Her worry over the lack of moving forward stems from the basic question that has lingered on the property for more than a decade: What next? The environmental and infrastructural concerns on the property mean that the county could be stuck with it for decades to come.
“Not all of the property is property that I would want to buy,” Sprenger said. “So I’m concerned that we will continue to have to hold the property and not be able to sell it. … I like to have property on the tax rolls and used by the community.”
Commissioners also have waffled over whether the best course is to try and sell the entire property at once or parcel out the most marketable chunks while applying for grants to complete environmental work on the rest of the property.
“The cloud of the [Environmental Protection Agency] and [state Department of Environmental Quality] and the cloud of liens that were against the property, those all, in my mind, degraded the entire piece,” Tucker said in a follow-up interview. “Some of those plans had visionary things, … but for some of them, they didn’t catch the vision at all.
Tucker considers the parcel the “real key to changing Sweet home’s image and picture and position in our community.”
Currently, the county is waiting on a response from the DEQ on the county’s contamination abatement plan. Commissioners have repeatedly described the process of DEQ testing and reviews as frustratingly slow.
Regardless of the next steps, the result of the RFP has been thousands of dollars in costs to the county and the applicants, with little momentum to show for it.

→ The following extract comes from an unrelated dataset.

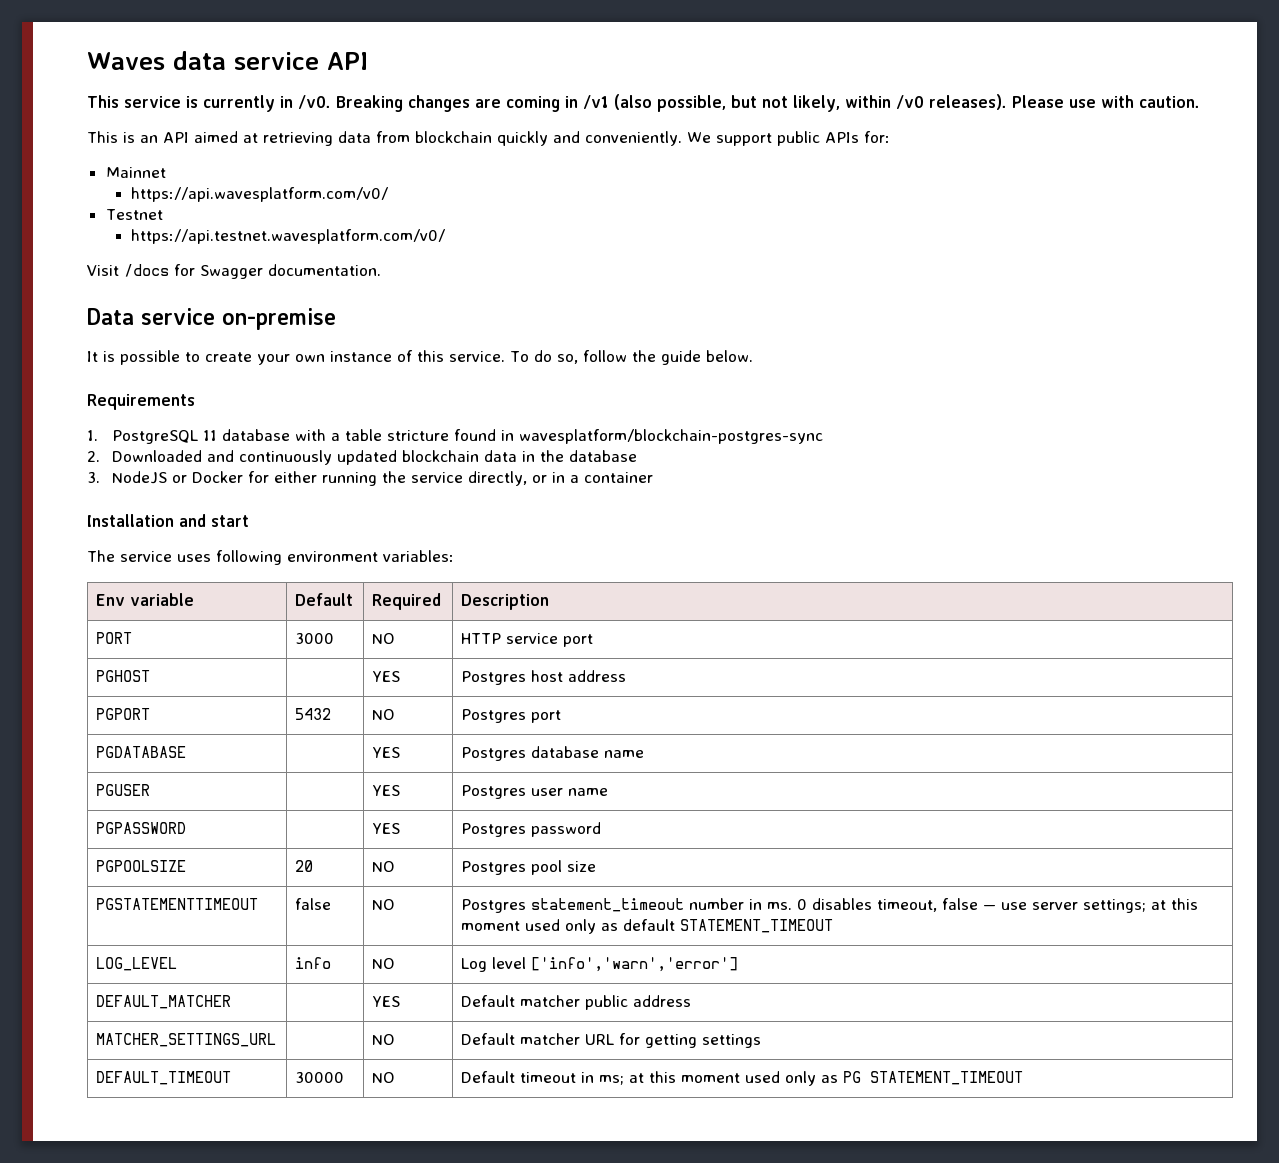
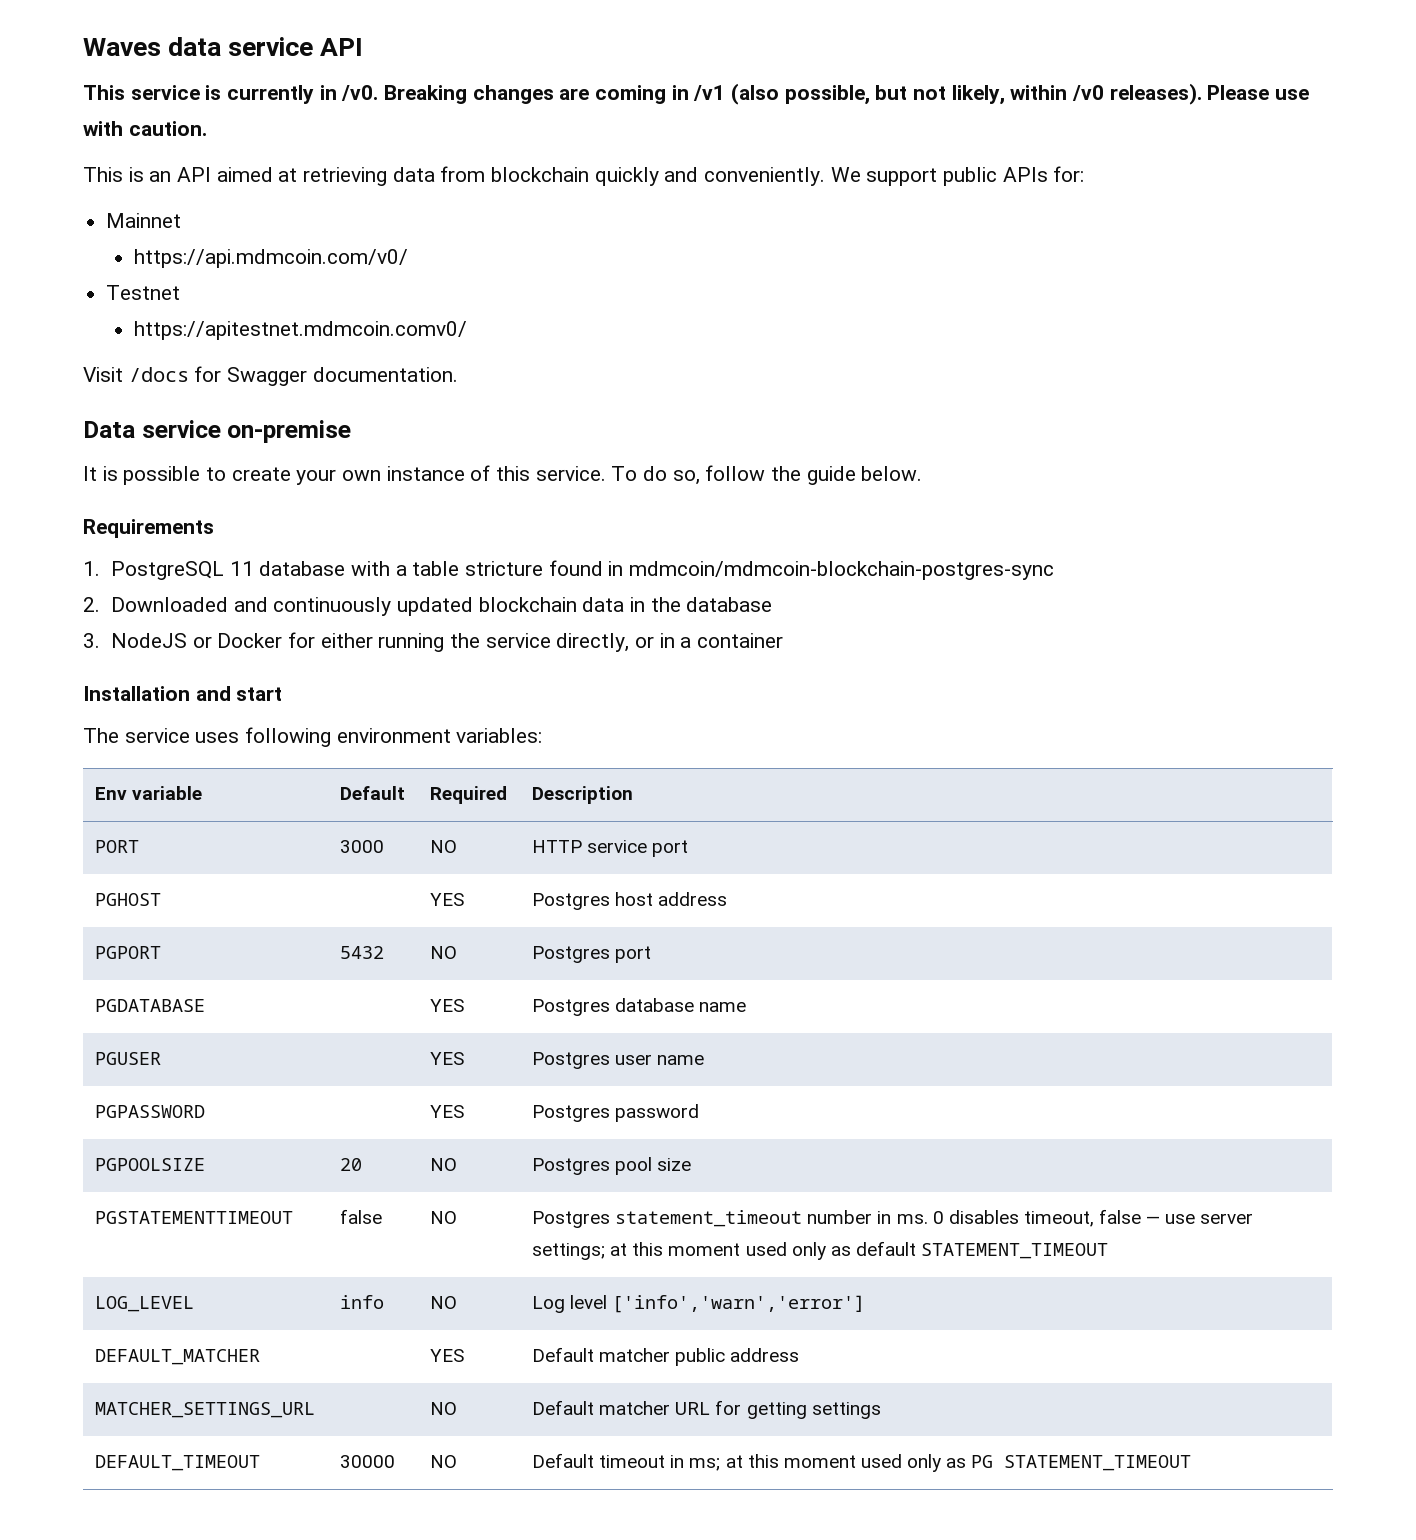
[131,187,389,202] https://api.wavesplatform.com/v0/ -> [134,249,409,268] https://api.mdmcoin.com/v0/
[131,229,446,244] https://api.testnet.wavesplatform.com/v0/ -> [134,321,468,340] https://apitestnet.mdmcoin.comv0/
[519,429,824,444] wavesplatform/blockchain-postgres-sync -> [628,561,1054,580] mdmcoin/mdmcoin-blockchain-postgres-sync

Linn County’s legal counsel said that the county was billed nearly $5,700 by the law firm that reviewed the redactions on the Lepman proposal, though that figure doesn’t include billable hours from the month of October.
The advertising costs for the RFP, which are required by law, were $2,229.12. The county estimated the cost of staff hours dedicated to this issue at nearly $4,000.
Lepman also voiced his frustration.
“This whole process has been frustrating,” he said. “We spent a lot of money to prepare that application and only to find that they still don’t know what they want to do with that property.”
Officials say that doesn’t mean the process was a failure.
The developers who submitted proposals may still have “a leg up,” Tucker said. “We’ve seen their proposals and visions. … We can and should be in touch with those individuals as we move forward with the process.”
While the county received the go-ahead from the Sweet Home City Council (which is also anxious to get the property back into productive use) to pursue an auction of the property, county officials have said that there are still a number of unknowns that hamper that process.
When the county sent the property out for auction in 2019, it received no bids.